Il s'agit d'un sport traditionnel; il est essentiellement pratiqué dans la partie germanophone du pays.
Ce sport est alors l’apanage exclusif de l’Emmental bernois. En 1625, un écrit officiel de cette région mentionne qu’une chorale aurait été perturbée par le bruit que faisaient les adeptes du hornuss.
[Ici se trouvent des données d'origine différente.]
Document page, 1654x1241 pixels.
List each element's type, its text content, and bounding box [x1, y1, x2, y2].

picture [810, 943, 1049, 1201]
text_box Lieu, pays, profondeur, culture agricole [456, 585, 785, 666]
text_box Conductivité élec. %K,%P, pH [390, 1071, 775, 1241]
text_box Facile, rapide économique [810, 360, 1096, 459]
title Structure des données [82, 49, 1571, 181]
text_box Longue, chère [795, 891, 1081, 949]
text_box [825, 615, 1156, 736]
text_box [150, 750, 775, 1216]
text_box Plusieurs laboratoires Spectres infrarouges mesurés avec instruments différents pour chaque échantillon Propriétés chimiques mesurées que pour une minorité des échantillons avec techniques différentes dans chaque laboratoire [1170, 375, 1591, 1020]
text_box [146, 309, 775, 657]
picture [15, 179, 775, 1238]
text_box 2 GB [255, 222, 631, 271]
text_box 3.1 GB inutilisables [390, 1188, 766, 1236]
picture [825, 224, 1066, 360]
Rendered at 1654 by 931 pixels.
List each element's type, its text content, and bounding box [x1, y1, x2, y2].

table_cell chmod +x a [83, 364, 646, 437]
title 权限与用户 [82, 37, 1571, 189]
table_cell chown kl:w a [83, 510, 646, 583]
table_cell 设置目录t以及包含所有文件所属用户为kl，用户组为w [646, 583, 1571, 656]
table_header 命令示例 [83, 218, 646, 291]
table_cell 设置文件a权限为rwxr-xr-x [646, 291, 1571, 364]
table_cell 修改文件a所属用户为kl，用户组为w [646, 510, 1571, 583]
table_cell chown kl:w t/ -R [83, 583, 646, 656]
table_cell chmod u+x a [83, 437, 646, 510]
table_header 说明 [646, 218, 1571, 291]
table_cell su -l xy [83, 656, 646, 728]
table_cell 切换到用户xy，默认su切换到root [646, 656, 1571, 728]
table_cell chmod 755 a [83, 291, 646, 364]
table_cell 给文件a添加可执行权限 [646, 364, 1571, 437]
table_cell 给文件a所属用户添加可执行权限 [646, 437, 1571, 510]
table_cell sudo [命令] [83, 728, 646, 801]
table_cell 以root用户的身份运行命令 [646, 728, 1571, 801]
Les rencontres dominicales de hornuss ont été pendant près d’un siècle une pomme de discorde avec l’église qui s’indignait que l’on puisse ainsi perturber la quiétude dévolue au jour du Seigneur. Il fallut attendre 1886 pour que le Synode de l’Eglise du canton de Berne abroge l’interdiction de jouer le dimanche.
Chaque frappeur fait face à une équipe adverse dont le but unique est de descendre le hornuss à la volée.
Si le hornuss atterrit sur le champ de jeu sans avoir été intercepté, l’équipe étant à l’interception est pénalisée d’un numéro.
La trajectoire et la vitesse du hornuss varient selon la longueur du fouet, elles exigent des intercepteurs placés à l’avant du terrain des réactions rapides si le projectile vole bas. Les joueurs placés à l’arrière doivent faire preuve d’une bonne accuité visuelle et de talents de coureurs. L’équipe encaissant le plus petit nombre de numéros gagne, même si le nombre de points réalisés à la frappe est inférieur à ce lui de l’équipe adverse. Le travail défensif en commun prime sur les performances individuelles à la frappe.
Il est appelé champ.
Les progrès techniques exigent aujourd’hui des aires de jeu mesurant jus qu’à 350 mètres, parfois plus.
Le champ est subdivisé en points qualifiants la prestation du frappeur. Dans cette zone, on note les distances de frappe et les numéros tombés.
En dehors du champ et dans la prolongation du champ de jeu, seule la distance est notée.
Quelques signes conventionnels sont nécessaires au bon déroulement du jeu. Le frappeur doit signaler qu’il est prêt en donnant un coup à vide. Si un numéro est réalisé, l’arbitre le signale par un drapeau blanc, ou en brandissant une palette ou sa feuille de jeu.
L’outil de l’intercepteur est la palette. Il s'agit d'un panneau en bois collé, en frêne ou en orme, avec une couche extérieure de placage en bois de peuplier ou de saule.
Il a une dimension de 60x60cm et pèse 4 kg environ.
Il existe également des palettes dont la surface de réception est en matière synthétique. Le casque souvent porté de nos jours protège les joueurs contre les ricochets du hornuss ou les palettes en chute libre. Pour les jeunes, le casque est obligatoire sur le terrain.
Dès que le hornuss est lancé, les intercepteurs disposent de 4 à 8 secondes pour apprécier son vol et le descendre. En courant, le joueur parcourt 30 mètres ou plus pour atteindre le point de chute prévu.
Le hornuss se déplace à une vitesse approximative de 180km/h, ce qui correspond environ à 50m/s. Les hornuss mal lancés ont une trajectoire instable et peuvent dévier subitement de leur course. Le vent, la pluie ou l’environnement influent également sur la trajectoire du projectile. Ces facteurs exigent un comportement prudent de la part de l’intercepteur.